**JOB**
Express the stretch from the line containing "number of federal agencies Nigeria has’ –" through the end of the records as a Markdown table with the columns Row and Line, numbering the rows from 1. Omit blank lines and the pictures.

**Page-level text extractions**
▼
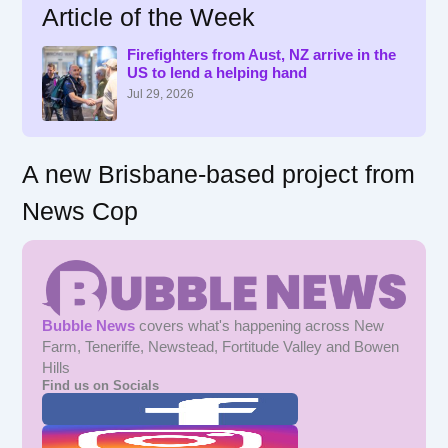
Article of the Week
c
h
f
Firefighters from Aust, NZ arrive in the
US to lend a helping hand
o
r
Jul 29, 2026
:
A new Brisbane-based project from
News Cop
Bubble News
covers what's happening across New
Farm, Teneriffe, Newstead, Fortitude Valley and Bowen
Hills
Find us on Socials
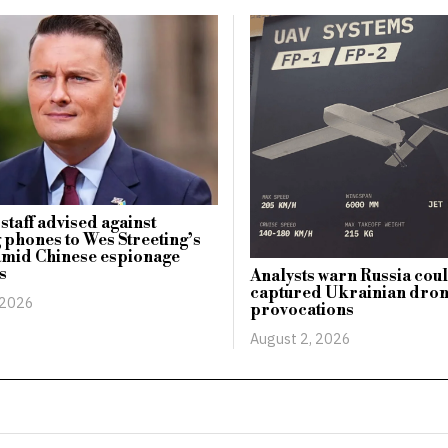
staff advised against
 phones to Wes Streeting’s
amid Chinese espionage
s
Analysts warn Russia cou
captured Ukrainian dro
 2026
provocations
August 2, 2026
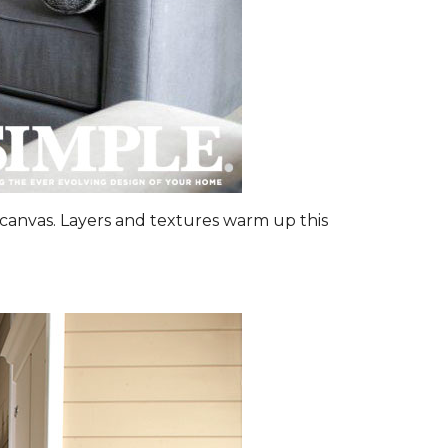
canvas. Layers and textures warm up this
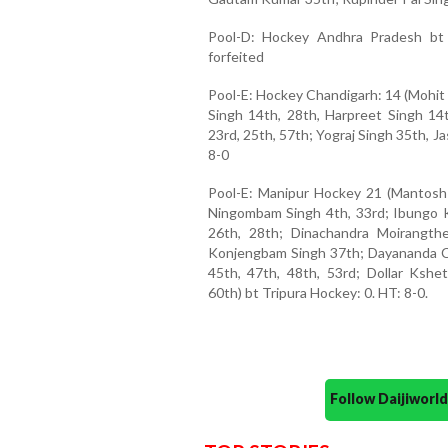
Pool-D: Hockey Andhra Pradesh bt
forfeited
Pool-E: Hockey Chandigarh: 14 (Mohit 
Singh 14th, 28th, Harpreet Singh 1
23rd, 25th, 57th; Yograj Singh 35th, J
8-0
Pool-E: Manipur Hockey 21 (Mantosh 
Ningombam Singh 4th, 33rd; Ibungo 
26th, 28th; Dinachandra Moirangth
Konjengbam Singh 37th; Dayananda 
45th, 47th, 48th, 53rd; Dollar Ks
60th) bt Tripura Hockey: 0. HT: 8-0.
Follow Daijiwor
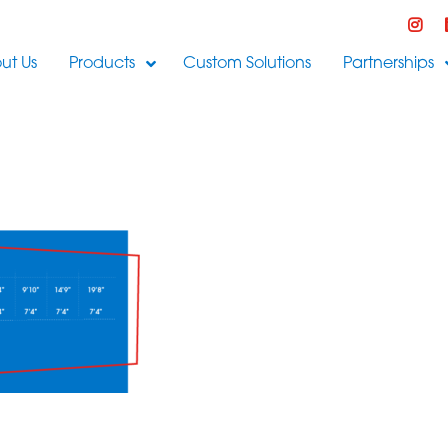
ut Us
Products
Custom Solutions
Partnerships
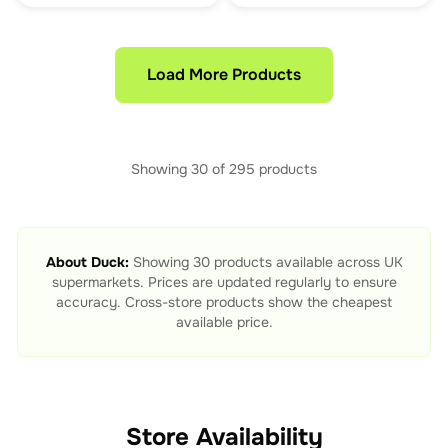
Load More Products
Showing
30
of
295
products
About
Duck
:
Showing
30
products available across UK
supermarkets. Prices are updated regularly to ensure
accuracy. Cross-store products show the cheapest
available price.
Store Availability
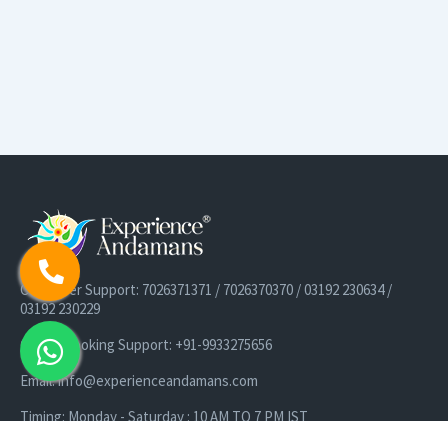
Customer Support: 7026371371 / 7026370370 / 03192 230634 /
03192 230229
Cruise Booking Support: +91-9933275656
Email: info@experienceandamans.com
Timing: Monday - Saturday : 10 AM TO 7 PM IST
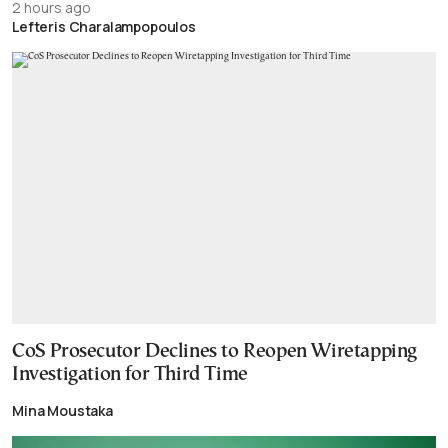
2 hours ago
Lefteris Charalampopoulos
CoS Prosecutor Declines to Reopen Wiretapping
Investigation for Third Time
Mina Moustaka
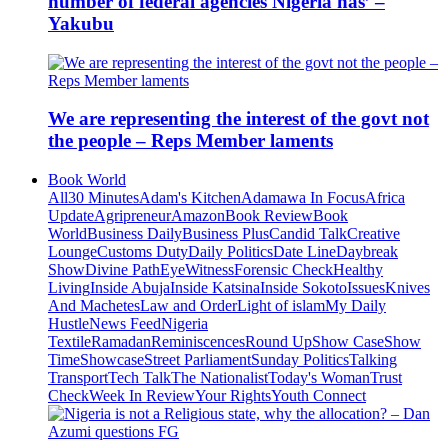
number of federal agencies Nigeria has’ –
Yakubu
We are representing the interest of the govt not
the people – Reps Member laments
Book World
All
30 Minutes
Adam's Kitchen
Adamawa In Focus
Africa
Update
Agripreneur
Amazon
Book Review
Book
World
Business Daily
Business Plus
Candid Talk
Creative
Lounge
Customs Duty
Daily Politics
Date Line
Daybreak
Show
Divine Path
EyeWitness
Forensic Check
Healthy
Living
Inside Abuja
Inside Katsina
Inside Sokoto
Issues
Knives
And Machetes
Law and Order
Light of islam
My Daily
Hustle
News Feed
Nigeria
Textile
Ramadan
Reminiscences
Round Up
Show Case
Show
Time
Showcase
Street Parliament
Sunday Politics
Talking
Transport
Tech Talk
The Nationalist
Today's Woman
Trust
Check
Week In Review
Your Rights
Youth Connect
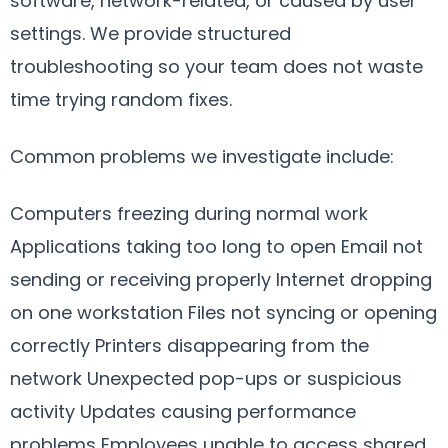
software, network-related, or caused by user
settings. We provide structured
troubleshooting so your team does not waste
time trying random fixes.
Common problems we investigate include:
Computers freezing during normal work
Applications taking too long to open Email not
sending or receiving properly Internet dropping
on one workstation Files not syncing or opening
correctly Printers disappearing from the
network Unexpected pop-ups or suspicious
activity Updates causing performance
problems Employees unable to access shared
▲
**RESPONSE TO THIS TASK**
| Row | Line |
|---|---|
| 1 | number of federal agencies Nigeria has’ – |
| 2 | Yakubu |
| 3 | We are representing the interest of the govt not |
| 4 | the people – Reps Member laments |
| 5 | Book World |
| 6 | All |
| 7 | 30 Minutes |
| 8 | Adam's Kitchen |
| 9 | Adamawa In Focus |
| 10 | Africa |
| 11 | Update |
| 12 | Agripreneur |
| 13 | Amazon |
| 14 | Book Review |
| 15 | Book |
| 16 | World |
| 17 | Business Daily |
| 18 | Business Plus |
| 19 | Candid Talk |
| 20 | Creative |
| 21 | Lounge |
| 22 | Customs Duty |
| 23 | Daily Politics |
| 24 | Date Line |
| 25 | Daybreak |
| 26 | Show |
| 27 | Divine Path |
| 28 | EyeWitness |
| 29 | Forensic Check |
| 30 | Healthy |
| 31 | Living |
| 32 | Inside Abuja |
| 33 | Inside Katsina |
| 34 | Inside Sokoto |
| 35 | Issues |
| 36 | Knives |
| 37 | And Machetes |
| 38 | Law and Order |
| 39 | Light of islam |
| 40 | My Daily |
| 41 | Hustle |
| 42 | News Feed |
| 43 | Nigeria |
| 44 | Textile |
| 45 | Ramadan |
| 46 | Reminiscences |
| 47 | Round Up |
| 48 | Show Case |
| 49 | Show |
| 50 | Time |
| 51 | Showcase |
| 52 | Street Parliament |
| 53 | Sunday Politics |
| 54 | Talking |
| 55 | Transport |
| 56 | Tech Talk |
| 57 | The Nationalist |
| 58 | Today's Woman |
| 59 | Trust |
| 60 | Check |
| 61 | Week In Review |
| 62 | Your Rights |
| 63 | Youth Connect |
| 64 | software, network-related, or caused by user |
| 65 | settings. We provide structured |
| 66 | troubleshooting so your team does not waste |
| 67 | time trying random fixes. |
| 68 | Common problems we investigate include: |
| 69 | Computers freezing during normal work |
| 70 | Applications taking too long to open Email not |
| 71 | sending or receiving properly Internet dropping |
| 72 | on one workstation Files not syncing or opening |
| 73 | correctly Printers disappearing from the |
| 74 | network Unexpected pop-ups or suspicious |
| 75 | activity Updates causing performance |
| 76 | problems Employees unable to access shared |